(EXCERPTED RECORDS Opens)
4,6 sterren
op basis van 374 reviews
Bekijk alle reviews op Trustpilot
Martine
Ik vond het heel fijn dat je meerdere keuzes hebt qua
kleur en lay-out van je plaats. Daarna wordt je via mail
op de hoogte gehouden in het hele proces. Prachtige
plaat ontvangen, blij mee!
(EXCERPTED RECORDS Closes)
* [WHAT IS BEING ASKED]
Nothing in the entries should be skipped. Output them all exactly.

* [RESPONSE AREA]
4,6 sterren
op basis van 374 reviews
Bekijk alle reviews op Trustpilot
Martine
Ik vond het heel fijn dat je meerdere keuzes hebt qua
kleur en lay-out van je plaats. Daarna wordt je via mail
op de hoogte gehouden in het hele proces. Prachtige
plaat ontvangen, blij mee!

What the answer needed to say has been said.